By Robert Gore
In the martial arts, the movement and weight of the opponent can be used against him or her. Like a novice defeated by a judo or karate master, too often those who would defend America’s founding values and the country they christened are left on the mat by their intellectual opponents, who use their virtues and honesty to confound and defeat them. Dinesh D’Souza’s movie America identifies enough of their tricks for viewers to connect the dots, although it comes up short in recommendations how to turn the tables.
It is still considered the height of sophistication among first year high school students to point out that America has not always lived up to its ideals. That often stops arguments in their tracks as flustered proponents of those ideals have to concede the point. D’Souza makes three salient counterpoints. The first is that America is the only nation on earth that was founded upon such ideals, and America itself is considered by many, especially immigrants, as the embodiment of those ideals. The second is that ardent critics, like Frederick Douglas and Martin Luther King Jr., wanted to apply those ideals to slavery and civil rights, where America had fallen short. They did not reject them or have allegiance to an alternate set of ideals. Finally, just because an ideal is not always lived up to does not mean it should be abandoned. In fact, difficulty of attainment is often an argument for an ideal, and certainly for American ideals.

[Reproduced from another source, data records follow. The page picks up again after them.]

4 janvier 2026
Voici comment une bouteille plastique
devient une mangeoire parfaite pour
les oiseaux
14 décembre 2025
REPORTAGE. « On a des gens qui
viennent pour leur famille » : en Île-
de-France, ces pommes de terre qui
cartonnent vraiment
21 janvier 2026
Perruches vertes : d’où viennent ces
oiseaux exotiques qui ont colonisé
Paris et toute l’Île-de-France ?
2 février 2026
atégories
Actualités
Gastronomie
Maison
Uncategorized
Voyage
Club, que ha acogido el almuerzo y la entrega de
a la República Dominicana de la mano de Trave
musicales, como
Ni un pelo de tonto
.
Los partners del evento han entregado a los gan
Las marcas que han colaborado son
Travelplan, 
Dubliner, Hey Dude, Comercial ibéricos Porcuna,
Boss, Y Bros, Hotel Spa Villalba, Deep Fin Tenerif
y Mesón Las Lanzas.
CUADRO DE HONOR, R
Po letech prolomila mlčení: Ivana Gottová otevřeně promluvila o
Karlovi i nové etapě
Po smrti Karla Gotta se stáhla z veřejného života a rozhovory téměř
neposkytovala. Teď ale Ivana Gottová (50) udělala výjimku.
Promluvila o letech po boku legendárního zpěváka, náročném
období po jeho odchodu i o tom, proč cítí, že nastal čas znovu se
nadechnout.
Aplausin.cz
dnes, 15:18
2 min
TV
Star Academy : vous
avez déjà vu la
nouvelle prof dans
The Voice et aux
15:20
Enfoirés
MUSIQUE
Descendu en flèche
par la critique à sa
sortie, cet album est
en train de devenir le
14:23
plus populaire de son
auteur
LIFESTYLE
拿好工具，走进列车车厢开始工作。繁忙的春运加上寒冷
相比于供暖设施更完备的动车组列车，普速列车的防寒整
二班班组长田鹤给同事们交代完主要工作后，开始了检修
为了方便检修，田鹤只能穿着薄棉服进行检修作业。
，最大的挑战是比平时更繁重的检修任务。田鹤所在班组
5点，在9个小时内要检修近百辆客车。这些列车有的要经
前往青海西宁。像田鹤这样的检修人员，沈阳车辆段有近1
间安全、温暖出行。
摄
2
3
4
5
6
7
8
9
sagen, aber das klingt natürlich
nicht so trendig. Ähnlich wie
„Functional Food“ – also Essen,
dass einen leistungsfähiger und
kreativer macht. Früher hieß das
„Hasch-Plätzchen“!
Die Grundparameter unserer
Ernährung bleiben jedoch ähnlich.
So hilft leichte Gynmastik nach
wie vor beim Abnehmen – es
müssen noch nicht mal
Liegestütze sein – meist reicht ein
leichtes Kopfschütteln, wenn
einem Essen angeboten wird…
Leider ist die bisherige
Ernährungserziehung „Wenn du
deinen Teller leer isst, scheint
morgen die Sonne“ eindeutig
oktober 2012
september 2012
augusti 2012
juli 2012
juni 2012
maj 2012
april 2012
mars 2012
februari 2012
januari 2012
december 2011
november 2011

D’Souza examines the philosophies and tactics of counterculture icons Howard Zinn, Bill Ayers, and Saul Alinsky, intellectual foundations for what passes as thought with Barack Obama and Hillary Clinton. He recognizes that they reject America’s founding ideals. The only use they have for them is as an engine for a massive guilt trip. At this point, he fails to take the offensive, and he should have. The question, unfortunately, is never asked: if they propose to tear down those ideals, with what do they propose to replace them? Showing Obama lying repeatedly about health care and dramatizing young Hillary Clinton learning from the master, Saul Alinsky, are good theatre, but amount to preaching to the choir. When that choir leaves the theatre, there is an intellectual battle to be fought, and while D’Souza leaves his audience with renewed appreciation for America’s greatness, he issues little in the way of intellectual ammunition.
The US government was designed to protect life, liberty, and the pursuit of happiness. The economic expression of this political philosophy is capitalism. Ordered liberty, individual rights, limited government, and capitalism are the antithesis of statism—unlimited government power—the unnamed ideal of Clinton, Obama, and their mentors. While proponents of America’s ideals must defend them and explain that coming up short is no argument for abandoning them, the statists have an impossible task. They seek to impose by force an unnatural equality of results, abandoning equality before the law. In so doing, they have to excuse the carnage their philosophy invariably inflicts, the tens of millions slaughtered by regimes in, et al, the USSR, Nazi Germany, China, Vietnam, Eastern Europe, Cuba, and Cambodia. They also have to ignore the glaring hypocrisy of those egalitarian paradises: the ruling class’s opulent lifestyles, vastly superior to those of ordinary citizens. Defending the real world results of American ideals is a snap compared to defending the real world results of statism. And only an untutored novice would allow the statists’ dodge of comparing reality to their pie-in-the-sky utopias.
D’Souza and all other champions of America’s founding ideals need to borrow Alinsky’s rule 4: “Make the enemy live up to its own book of rules.” Only by turning the tables, spotlighting their attempts to defend the indefensible, either by their own standards of spurious equality, or by our standards of rationality, justice, and liberty, can we begin to turn the statist tide. We must. This is, after all, a war, one we cannot lose.